Absolutely. I think I'd rather make this LogSlider than Slider({type: 'log'}). These things tend to bring in lots of corner cases and make other things (like default ranges) subtly incorrect or logic-branchy when it'd really be easier and more concise to just separate them. (In fact, I don't use control-panel's log slider because I think my implementation has a couple annoying bugs I just haven't bothered to fix 😬) What's your opinion, @marcofugaro?

rreusser commented 5 years ago

Alternatively, I maybe wouldn't mind a shorthand of type: 'log' with a more explicit way to specify it:mapping: Math.log, inverseMapping: Math.exp` so that you can just be explicit about exactly how it's mapped and perform your own mapping.

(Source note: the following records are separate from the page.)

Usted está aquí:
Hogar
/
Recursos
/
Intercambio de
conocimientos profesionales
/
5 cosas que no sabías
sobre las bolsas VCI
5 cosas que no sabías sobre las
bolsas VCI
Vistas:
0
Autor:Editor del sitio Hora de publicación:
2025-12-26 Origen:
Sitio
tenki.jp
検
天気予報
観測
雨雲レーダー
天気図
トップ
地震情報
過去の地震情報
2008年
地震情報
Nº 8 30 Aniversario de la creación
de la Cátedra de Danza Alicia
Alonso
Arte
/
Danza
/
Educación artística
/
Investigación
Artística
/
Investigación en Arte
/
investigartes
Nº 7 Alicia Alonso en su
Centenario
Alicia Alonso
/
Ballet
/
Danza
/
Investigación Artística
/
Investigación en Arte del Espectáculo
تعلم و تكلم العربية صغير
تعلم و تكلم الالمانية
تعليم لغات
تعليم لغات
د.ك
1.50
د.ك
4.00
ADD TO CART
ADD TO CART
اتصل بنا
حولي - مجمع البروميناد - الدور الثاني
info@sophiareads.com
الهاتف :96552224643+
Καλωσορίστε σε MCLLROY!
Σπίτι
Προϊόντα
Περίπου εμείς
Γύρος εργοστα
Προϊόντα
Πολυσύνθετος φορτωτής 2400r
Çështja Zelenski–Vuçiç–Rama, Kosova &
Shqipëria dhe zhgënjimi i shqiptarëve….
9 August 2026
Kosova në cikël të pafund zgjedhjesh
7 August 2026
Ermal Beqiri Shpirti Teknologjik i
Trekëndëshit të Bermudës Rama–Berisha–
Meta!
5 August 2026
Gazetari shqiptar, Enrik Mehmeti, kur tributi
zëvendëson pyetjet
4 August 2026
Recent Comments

marcofugaro commented 5 years ago

That's a great idea! Way more flexible, so the default would be something like:

mappingFunction: x => x

Or just mapping like you said.

Also what do you mean by inverseMapping? For when the slider goes the inverse way?

rreusser commented 5 years ago

If you don't have a mapping that defines both directions, you can move a slider and convert that to a mapped value, but you won't be able to assign a value and set the slider position. In that sense it needs to be an invertible mapping. You might be able to solve that with Newton-Raphson or something, but it seems safest to just allow the user to specify the inverse mapping directly rather than guessing.